Danaj will also receive an annual city contribution of $17,500 to a 401(a) plan, a $400 monthly car allowance, a temporary housing allowance of $3,500 per month for three months and 12 to 18 months of paid severance based on his tenure.

The city will provide a home loan to Danaj so he can live in the city. An agreement for that loan will come before the City Council for a vote at a later date.

Danaj’s selection comes six months after the City Council fired former City Manager Dave Carmany without cause after three years of service.

At a February meeting, the City Council asked residents what qualities were important to them in the next city manager. They also encouraged residents to fill out an online survey.

Residents told the council they wanted an open, transparent leader with an open-door policy to the community, a wealth of knowledge and an affinity for digital technology.

Council members, at the time, said the new manager should have a track record of good decision-making abilities and a commitment to the environment, and be able to integrate well into the community.

“He was head and shoulders above everyone else,” Councilman Mark Burton said of Danaj. “This guy is really dynamic. He’s a real quick thinker. I think he’ll inspire everybody. He’s just got an energy to him and a positive way of handling things.”

Danaj holds an MBA from the University of Notre Dame and a bachelor’s degree in economics and political science from Marquette University. He also is a graduate of the Harvard Kennedy School’s Senior Executives in State and Local Government program.

Burton said Danaj’s skill sets — human resources, technology and innovation — were exactly what the city was looking for.

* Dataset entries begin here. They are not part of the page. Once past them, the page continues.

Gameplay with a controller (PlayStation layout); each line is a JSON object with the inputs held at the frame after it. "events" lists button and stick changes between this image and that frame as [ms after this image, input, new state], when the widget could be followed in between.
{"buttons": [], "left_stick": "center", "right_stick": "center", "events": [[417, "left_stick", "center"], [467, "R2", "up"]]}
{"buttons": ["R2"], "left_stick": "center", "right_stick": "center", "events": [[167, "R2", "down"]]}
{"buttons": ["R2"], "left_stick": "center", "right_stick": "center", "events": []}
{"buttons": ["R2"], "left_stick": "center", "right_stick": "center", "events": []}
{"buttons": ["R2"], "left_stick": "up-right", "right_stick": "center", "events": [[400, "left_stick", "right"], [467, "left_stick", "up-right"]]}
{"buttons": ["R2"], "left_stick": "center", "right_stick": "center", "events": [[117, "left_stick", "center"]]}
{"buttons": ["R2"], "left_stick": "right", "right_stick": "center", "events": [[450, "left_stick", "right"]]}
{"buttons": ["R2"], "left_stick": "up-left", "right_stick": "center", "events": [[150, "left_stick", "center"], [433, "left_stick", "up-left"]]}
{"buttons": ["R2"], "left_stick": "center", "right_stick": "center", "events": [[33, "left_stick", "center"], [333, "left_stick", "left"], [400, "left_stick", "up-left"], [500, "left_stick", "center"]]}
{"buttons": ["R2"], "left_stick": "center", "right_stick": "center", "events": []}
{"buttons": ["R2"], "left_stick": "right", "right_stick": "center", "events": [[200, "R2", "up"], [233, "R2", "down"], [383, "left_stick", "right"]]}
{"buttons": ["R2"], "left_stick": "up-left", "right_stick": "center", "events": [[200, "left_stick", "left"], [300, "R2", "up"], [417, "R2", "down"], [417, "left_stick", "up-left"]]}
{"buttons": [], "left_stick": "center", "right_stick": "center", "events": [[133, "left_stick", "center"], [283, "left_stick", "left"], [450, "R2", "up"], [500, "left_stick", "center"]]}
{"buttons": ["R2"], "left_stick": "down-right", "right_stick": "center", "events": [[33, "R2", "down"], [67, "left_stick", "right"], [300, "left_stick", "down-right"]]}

“I think we’ll have the best city government we’ve had in quite some time,” Burton said. “He’s not going to settle for status quo. He’s going to shake things up.”

Danaj, whose first day would be July 7, declined to talk in too much detail until his appointment is confirmed.

“Manhattan Beach is a dynamic urban coastal community with an iconic history,” he said. “I would be honored to be a part of it, and I look forward to working with the mayor, council, the community and the organization to shape a bright and vibrant future.”